WHAT TO WORK ON – Arrange the data from its first line up to and including the line with "Is it true that the value at 3 is 70513?" as a Markdown table with the columns Row and Entry. Number the lines in Row, put each line's text in Entry, and leave out blank lines.

(Stored records)
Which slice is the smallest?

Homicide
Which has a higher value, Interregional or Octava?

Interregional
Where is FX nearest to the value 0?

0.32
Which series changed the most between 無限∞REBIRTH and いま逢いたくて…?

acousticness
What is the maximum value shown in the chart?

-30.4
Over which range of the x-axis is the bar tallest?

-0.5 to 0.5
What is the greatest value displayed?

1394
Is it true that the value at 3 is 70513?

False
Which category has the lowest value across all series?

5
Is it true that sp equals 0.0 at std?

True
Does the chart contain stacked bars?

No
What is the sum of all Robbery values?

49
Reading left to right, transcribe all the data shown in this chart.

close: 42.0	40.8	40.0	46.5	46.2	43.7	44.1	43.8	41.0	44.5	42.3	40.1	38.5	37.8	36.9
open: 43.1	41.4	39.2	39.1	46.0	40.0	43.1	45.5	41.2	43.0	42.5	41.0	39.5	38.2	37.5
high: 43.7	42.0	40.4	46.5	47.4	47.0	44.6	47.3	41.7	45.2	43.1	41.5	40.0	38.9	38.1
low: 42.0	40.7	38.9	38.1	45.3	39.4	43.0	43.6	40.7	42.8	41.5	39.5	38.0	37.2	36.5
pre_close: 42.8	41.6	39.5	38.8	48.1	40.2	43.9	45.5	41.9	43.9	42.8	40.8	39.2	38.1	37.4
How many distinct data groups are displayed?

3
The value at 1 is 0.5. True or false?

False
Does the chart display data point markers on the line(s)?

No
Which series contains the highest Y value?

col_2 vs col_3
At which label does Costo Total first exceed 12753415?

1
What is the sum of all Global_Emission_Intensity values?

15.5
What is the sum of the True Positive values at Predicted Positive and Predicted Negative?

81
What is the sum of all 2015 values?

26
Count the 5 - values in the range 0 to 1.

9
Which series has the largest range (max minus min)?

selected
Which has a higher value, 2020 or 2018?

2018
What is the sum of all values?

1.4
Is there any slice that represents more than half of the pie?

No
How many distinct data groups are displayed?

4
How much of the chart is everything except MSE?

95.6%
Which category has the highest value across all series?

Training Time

RESPONSE TO THIS EXERCISE –
| Row | Entry |
|---|---|
| 1 | Which slice is the smallest? |
| 2 | Homicide |
| 3 | Which has a higher value, Interregional or Octava? |
| 4 | Interregional |
| 5 | Where is FX nearest to the value 0? |
| 6 | 0.32 |
| 7 | Which series changed the most between 無限∞REBIRTH and いま逢いたくて…? |
| 8 | acousticness |
| 9 | What is the maximum value shown in the chart? |
| 10 | -30.4 |
| 11 | Over which range of the x-axis is the bar tallest? |
| 12 | -0.5 to 0.5 |
| 13 | What is the greatest value displayed? |
| 14 | 1394 |
| 15 | Is it true that the value at 3 is 70513? |